Wie können Tools der Automation von Kunstschaffenden kreativ genutzt werden?

Prof. Voigts: Es gibt Autorinnen und Autoren, die mit den Tools kreativ umgehen, indem sie sie für ihre Zwecke einsetzen, so dass es reizvoll wird und anders. Um ein Beispiel zu nennen: Code Poetry. Das ist eine Art von Lyrik, die einerseits als Lyrik lesbar ist, aber gleichzeitig auch ein maschinenlesbarer Code. Wie häufig im Fall von Kreativität liegt der Reiz in einem erschwerenden Element. Im Roman „Megawatt“ hat Autor und Programmierer Nick Montfort Passagen aus Samuel Becketts „Watt“ ausgelesen, ließ diese maschinell simulieren und neu kombinieren. 

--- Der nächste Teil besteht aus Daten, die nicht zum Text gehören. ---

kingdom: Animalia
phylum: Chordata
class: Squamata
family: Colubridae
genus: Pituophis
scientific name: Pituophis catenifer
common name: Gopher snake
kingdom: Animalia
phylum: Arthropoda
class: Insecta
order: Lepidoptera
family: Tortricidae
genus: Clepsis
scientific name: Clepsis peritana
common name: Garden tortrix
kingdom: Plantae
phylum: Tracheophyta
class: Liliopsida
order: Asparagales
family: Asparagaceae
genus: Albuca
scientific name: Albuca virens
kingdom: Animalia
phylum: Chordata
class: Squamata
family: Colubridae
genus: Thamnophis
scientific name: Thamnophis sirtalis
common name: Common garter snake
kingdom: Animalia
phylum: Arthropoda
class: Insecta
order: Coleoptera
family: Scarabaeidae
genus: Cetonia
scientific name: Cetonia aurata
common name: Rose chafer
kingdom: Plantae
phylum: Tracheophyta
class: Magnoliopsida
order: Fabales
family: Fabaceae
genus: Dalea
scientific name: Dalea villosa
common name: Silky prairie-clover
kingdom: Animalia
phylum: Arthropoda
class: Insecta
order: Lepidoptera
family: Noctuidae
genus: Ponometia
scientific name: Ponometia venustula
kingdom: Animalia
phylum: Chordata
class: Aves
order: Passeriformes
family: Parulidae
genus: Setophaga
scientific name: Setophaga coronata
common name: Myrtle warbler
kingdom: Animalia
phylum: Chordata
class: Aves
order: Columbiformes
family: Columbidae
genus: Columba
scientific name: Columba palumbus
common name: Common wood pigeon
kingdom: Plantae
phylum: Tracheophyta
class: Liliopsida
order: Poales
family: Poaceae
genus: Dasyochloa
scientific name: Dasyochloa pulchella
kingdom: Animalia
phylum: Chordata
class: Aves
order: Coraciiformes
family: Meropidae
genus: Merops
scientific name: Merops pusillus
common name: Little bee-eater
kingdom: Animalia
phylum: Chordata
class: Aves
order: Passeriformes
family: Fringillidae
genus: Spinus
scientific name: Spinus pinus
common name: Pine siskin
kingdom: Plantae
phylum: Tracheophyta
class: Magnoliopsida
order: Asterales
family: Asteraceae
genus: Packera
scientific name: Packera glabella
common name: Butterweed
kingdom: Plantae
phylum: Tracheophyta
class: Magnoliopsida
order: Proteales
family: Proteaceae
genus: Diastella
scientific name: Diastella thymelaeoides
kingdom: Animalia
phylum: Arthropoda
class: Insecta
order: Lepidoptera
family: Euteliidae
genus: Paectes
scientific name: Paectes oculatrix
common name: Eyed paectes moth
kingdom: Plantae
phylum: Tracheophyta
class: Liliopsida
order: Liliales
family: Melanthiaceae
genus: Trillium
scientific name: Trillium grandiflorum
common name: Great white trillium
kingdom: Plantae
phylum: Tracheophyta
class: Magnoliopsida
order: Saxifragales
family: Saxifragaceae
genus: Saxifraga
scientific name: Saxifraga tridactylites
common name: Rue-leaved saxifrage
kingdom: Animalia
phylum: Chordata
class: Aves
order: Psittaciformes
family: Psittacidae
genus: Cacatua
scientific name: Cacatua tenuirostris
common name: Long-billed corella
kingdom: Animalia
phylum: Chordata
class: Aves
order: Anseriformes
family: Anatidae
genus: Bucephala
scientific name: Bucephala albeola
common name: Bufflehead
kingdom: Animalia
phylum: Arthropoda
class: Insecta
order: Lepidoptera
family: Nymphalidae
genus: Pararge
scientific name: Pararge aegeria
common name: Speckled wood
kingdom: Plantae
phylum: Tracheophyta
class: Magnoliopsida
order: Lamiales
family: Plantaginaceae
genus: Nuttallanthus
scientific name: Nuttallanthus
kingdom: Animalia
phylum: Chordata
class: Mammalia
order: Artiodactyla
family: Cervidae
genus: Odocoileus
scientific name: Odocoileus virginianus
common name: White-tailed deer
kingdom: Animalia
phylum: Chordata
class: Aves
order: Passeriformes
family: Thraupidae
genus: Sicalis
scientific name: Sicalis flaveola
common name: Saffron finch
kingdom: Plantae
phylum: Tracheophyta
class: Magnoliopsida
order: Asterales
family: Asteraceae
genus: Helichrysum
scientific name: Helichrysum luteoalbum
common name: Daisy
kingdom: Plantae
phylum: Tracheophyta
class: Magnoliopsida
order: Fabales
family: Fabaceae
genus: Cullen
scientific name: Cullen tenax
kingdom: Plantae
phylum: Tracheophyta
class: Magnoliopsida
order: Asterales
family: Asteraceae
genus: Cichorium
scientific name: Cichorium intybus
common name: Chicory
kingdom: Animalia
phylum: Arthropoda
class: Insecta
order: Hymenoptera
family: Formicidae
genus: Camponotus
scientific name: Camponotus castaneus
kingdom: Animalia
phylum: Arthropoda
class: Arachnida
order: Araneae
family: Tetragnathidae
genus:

Ein weiteres Beispiel ist Hans Magnus Enzensbergers Poesieautomat oder poem.exe: ein Bot, der haiku-ähnliche Gedichte zusammenstellt und sie auf Twitter veröffentlicht.

Diese automatisierten Elemente sind also eine Art von Kunsttechnik. Keine Video-Art ohne Videotechnik, keine Code-Poetry ohne Computercode. Jedes Tool generiert auch den eigenen ästhetischen Zugang.